The second factor was the viability of switching the murder victim. But this was comparatively simple. All I had to do was marry Yuriko Kurihara.

She and I were married for appearance’s sake. That’s how she went from being Yuriko Kurihara to Yuriko Kobayashi. If Yudai Kiharazaka was going to take the photos, then accordingly the building would be severely damaged in the fire. Left at the scene would be Kiharazaka, camera in hand, and a completely burned corpse that had been slowly and carefully doused with kerosene and fire accelerant. The woman’s body would be wearing Yuriko Kobayashi’s clothing. The clothing would burn completely but maybe the fragment of a button might remain. Naturally, Yudai Kiharazaka would think the burnt body was Yuriko Kobayashi. That’s what he would tell the police. But they wouldn’t know for sure that it was Yuriko Kobayashi just by someone seeing it firsthand.

In order to officially confirm whether the burnt corpse was Yuriko Kobayashi or not, they would contact Kobayashi’s family. That was me, her husband, since she didn’t have any parents or siblings or relatives. Bawling my eyes out, I’d stoop
over her dead body. This was the ring she was wearing, and this button on her clothing, I’d say tearfully. But the police, seeking conclusive evidence, would probably ask if I had something that might contain a strand of her hair or the like. So that, if possible, they could test it for DNA. Without any protest, I would then hand it over to them. A strand from Akari Kiharazaka’s comb. I’d say it was Yuriko’s hair … Of course the DNA would match.

There was one last thing to make sure of. Verification of her dental records.

I thought it would probably be enough for the distraught husband to identify her body, but we needed to make doubly sure.

Dental records are often used as a means of identifying bodies. Although the theory often used is that if the position of the teeth are the same as in the records then it probably is safe to say they are a match, the fact is that dental records are not always treated as incontrovertible evidence at trial. What’s more, dental records in Japan are not compiled in a nationwide database. Each dentist still has their own method of keeping patients’ charts. That means the police have to go to the victim’s dental clinic to see the records.
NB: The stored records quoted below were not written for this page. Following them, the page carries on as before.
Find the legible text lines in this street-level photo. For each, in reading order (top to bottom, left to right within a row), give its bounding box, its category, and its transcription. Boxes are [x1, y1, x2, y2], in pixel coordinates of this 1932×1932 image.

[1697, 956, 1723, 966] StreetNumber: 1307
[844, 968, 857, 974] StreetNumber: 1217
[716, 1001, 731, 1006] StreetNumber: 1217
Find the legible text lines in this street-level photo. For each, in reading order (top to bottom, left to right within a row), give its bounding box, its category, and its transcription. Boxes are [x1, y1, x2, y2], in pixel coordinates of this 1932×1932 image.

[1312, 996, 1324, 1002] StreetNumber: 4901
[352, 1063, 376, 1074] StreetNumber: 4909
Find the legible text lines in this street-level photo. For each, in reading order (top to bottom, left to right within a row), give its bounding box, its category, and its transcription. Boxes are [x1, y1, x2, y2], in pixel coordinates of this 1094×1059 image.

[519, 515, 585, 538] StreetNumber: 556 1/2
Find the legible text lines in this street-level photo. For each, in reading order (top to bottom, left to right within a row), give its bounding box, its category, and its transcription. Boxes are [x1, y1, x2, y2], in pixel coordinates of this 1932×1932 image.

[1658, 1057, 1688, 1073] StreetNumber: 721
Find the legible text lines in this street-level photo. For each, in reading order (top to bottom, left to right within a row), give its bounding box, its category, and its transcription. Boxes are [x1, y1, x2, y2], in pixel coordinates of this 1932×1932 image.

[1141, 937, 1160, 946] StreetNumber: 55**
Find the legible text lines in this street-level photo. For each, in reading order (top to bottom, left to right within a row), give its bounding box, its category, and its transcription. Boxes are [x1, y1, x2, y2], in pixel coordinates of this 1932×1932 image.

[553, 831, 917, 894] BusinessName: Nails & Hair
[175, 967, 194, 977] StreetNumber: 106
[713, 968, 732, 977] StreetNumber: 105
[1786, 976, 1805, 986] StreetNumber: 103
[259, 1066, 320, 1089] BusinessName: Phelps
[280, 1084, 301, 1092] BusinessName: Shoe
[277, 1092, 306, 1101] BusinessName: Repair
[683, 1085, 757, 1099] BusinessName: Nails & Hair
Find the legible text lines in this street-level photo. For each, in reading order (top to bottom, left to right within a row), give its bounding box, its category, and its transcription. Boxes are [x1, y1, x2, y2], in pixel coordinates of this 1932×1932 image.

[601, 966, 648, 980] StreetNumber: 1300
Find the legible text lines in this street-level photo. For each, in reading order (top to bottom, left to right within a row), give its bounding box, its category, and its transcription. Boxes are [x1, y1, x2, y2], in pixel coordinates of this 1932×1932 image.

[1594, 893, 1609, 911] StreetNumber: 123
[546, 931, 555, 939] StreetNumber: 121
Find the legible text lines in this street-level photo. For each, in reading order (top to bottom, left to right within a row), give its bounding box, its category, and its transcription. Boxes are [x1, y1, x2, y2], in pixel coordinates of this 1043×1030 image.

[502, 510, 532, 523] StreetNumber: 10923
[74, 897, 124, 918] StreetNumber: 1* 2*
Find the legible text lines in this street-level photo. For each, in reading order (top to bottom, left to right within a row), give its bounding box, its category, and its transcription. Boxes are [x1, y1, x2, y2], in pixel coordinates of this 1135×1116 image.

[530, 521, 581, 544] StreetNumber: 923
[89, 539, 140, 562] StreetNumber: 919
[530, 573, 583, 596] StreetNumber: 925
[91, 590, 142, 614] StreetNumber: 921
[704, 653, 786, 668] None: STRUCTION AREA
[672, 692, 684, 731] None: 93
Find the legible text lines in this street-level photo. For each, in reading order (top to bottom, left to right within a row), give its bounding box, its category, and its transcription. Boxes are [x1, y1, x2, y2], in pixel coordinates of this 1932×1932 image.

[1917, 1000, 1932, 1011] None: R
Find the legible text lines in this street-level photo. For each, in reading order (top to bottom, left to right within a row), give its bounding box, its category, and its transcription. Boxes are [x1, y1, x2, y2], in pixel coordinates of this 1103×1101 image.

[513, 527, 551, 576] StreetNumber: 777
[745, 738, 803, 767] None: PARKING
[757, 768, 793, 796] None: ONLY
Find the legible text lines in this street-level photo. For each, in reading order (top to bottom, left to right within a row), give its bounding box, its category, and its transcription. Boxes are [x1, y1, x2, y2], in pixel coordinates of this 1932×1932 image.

So I made a point of telling Akari that she would be even more of a beauty if she fixed up her teeth. Then I sent her to get a simple teeth whitening at a small dental clinic run by
an acquaintance of the lawyer, and while she was there, even though she didn’t have any cavities, he checked her teeth to make sure. Now they would have Akari’s dental records. All we had to do was change the name on the chart to Yuriko Kobayashi. Then those teeth would be registered as belonging to her. The police would go to the dental clinic. They would see the chart there with Yuriko Kobayashi’s name on it. Those dental records would of course be identical to those of the burnt corpse. I didn’t think it was necessary to go to those lengths and, as it turned out, it wasn’t. But the lawyer and I, we were caught up in our own kind of madness. Sometimes madness gives rise to tenaciousness and an obsession with details. I now applied the same fixation as when I had insistently worried about you to the task of strengthening our plan.